Kurze Aufgabe: Tausche im Segelbericht „Arbeitsfock“ gegen „Sturmfock“ und gib dabei den Abschnitt beginnend bei „Dienstag, 24.05.2011 Mönkebude“ und endend bei „7 Beaufort rauf.“ wieder.

Seitenauszug:
------------------------
Anders kann ich es mir nicht erklaeren

Dienstag, 24.05.2011 Mönkebude – Swinoujsie

Der Wetterbericht meldete am Montag-Abend für die Boddengewässer Ost bis 12:00 SW 5-6 mit schweren Schauerböen und für den weiteren Tag SW – W 5.

Für den Törn nach Swinoujsie eine ideale Windrichtung – vielleicht ein bisschen viel, aber es ist ein geschütztes  Gewässer und die Böen fürchtete ich nicht so sehr, denn ich gedachte, mich lediglich von der Arbeitsfock und dem raumen Wind ziehen zu lassen. Der Himmel zu 90 % mit Stratus- und Cumuluststratus bewölkt, waren, nachdem ich getankt hatte, auch die besagten SW 4-5 Windstärken da, bald jedoch ging der Wind schon auf W und schraubte sich langsam auf 6, dann langsam  auf 7 Beaufort rauf.
Herrliches segeln, ich sitze auf dem Dollbord, steuere MISS SOPHIE mit dem aus einer Krücke gebauten Pinnenausleger und schaue immer wieder neugierig auf die Geschwindigkeitsanzeige, die zwischen 5,3 und 6,8 kn pendelt – nur unter Fock.
------------------------
Angezeigte Daten:

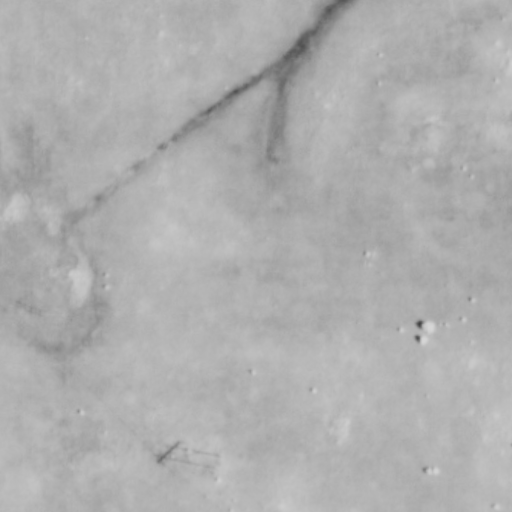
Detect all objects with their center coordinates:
------------------------
Antwort zur Aufgabe:
Dienstag, 24.05.2011 Mönkebude – Swinoujsie

Der Wetterbericht meldete am Montag-Abend für die Boddengewässer Ost bis 12:00 SW 5-6 mit schweren Schauerböen und für den weiteren Tag SW – W 5.

Für den Törn nach Swinoujsie eine ideale Windrichtung – vielleicht ein bisschen viel, aber es ist ein geschütztes  Gewässer und die Böen fürchtete ich nicht so sehr, denn ich gedachte, mich lediglich von der Sturmfock und dem raumen Wind ziehen zu lassen. Der Himmel zu 90 % mit Stratus- und Cumuluststratus bewölkt, waren, nachdem ich getankt hatte, auch die besagten SW 4-5 Windstärken da, bald jedoch ging der Wind schon auf W und schraubte sich langsam auf 6, dann langsam  auf 7 Beaufort rauf.